Zo wordt Heimat en thuis weggetild uit hun oorspronkelijke betekenis van plaats, een plek voor jezelf, weggetild naar levensfasen. Perioden in je leven waarin je mensen, je naasten mag uitnodigen om mee te gaan op je zoektocht, je levensweg, solidair te zijn. ‘Thuis zijn’ in deze samenhang met Heimat, is een mooi begrip. Het stijgt uit boven je eigen huis, het huis waarin je woont. Je thuis voelen is omvattender, gaat over relaties, de mensen waarbij je je thuis voelt.

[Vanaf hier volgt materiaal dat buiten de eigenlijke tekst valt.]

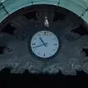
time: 10:42
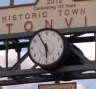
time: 5:54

De bijbelse Abraham en Sara blijven hun hele leven nomaden. Ze hebben geen huis, ze wonen in tenten. Het is een symbool voor flexibiliteit, niet vastgeroest raken, hoe oud je ook wordt. Je thuis delen, daar heb je geen huis voor nodig. Je thuis delen met anderen, vreemdelingen, gastvrij zijn. Dat laten zij zien: Op weg gaan, met je naaste, naar een hoger doel, daar zou een huis alleen maar een belemmering in zijn. In het bijbelverhaal gaat de schrijver wel heel ver, door Abraham te testen of hij niet vast zou zitten aan zijn kind. Hij lijkt te zeggen, dat vastgeroest zitten, zelfs aan je eigen kinderen, aan je nageslacht, een slechte zaak is. Waarom? Omdat je daarmee wel een huis creëert, maar nog geen thuis.

Voorpag_thuis
Groepskindertekening: ‘hier is thuis’

Mijn thuis moest in mijn studententijd nog groeien. Thuis maak je zelf, is niet gebonden aan een plaats, aan een sleutel. Thuis zijn is een creatief proces en wordt in die ontwikkeling een deel van jezelf. Jijzèlf wordt uiteindelijk een thuis voor anderen. En dat kan pas als je open staat, voor anderen, open voor iets anders dan je gewend bent, voor het onbekende.

Met mijn moeder die in een verpleeghuis woont, maak ik elke zaterdagochtend een uitstapje. Laatst vroeg ze mij op de terugweg waar we nu heen gingen. Ik antwoordde dat ik haar naar huis bracht. Direct voelde ze in haar zakken en zei geschrokken, dat ze haar sleutels niet kon vinden. Ik zei, dat ze die gelukkig niet meer nodig had, dat ze met meerdere lieve mensen woonde, dat er mensen waren die voor haar zorgden. Opgelucht haalde ze adem, maar met een mix van berusting en nostalgie leunde ze achterover. Er schoot ontroering in mijn buik en ik voelde me heel sterk met haar verbonden. Een intens thuisgevoel.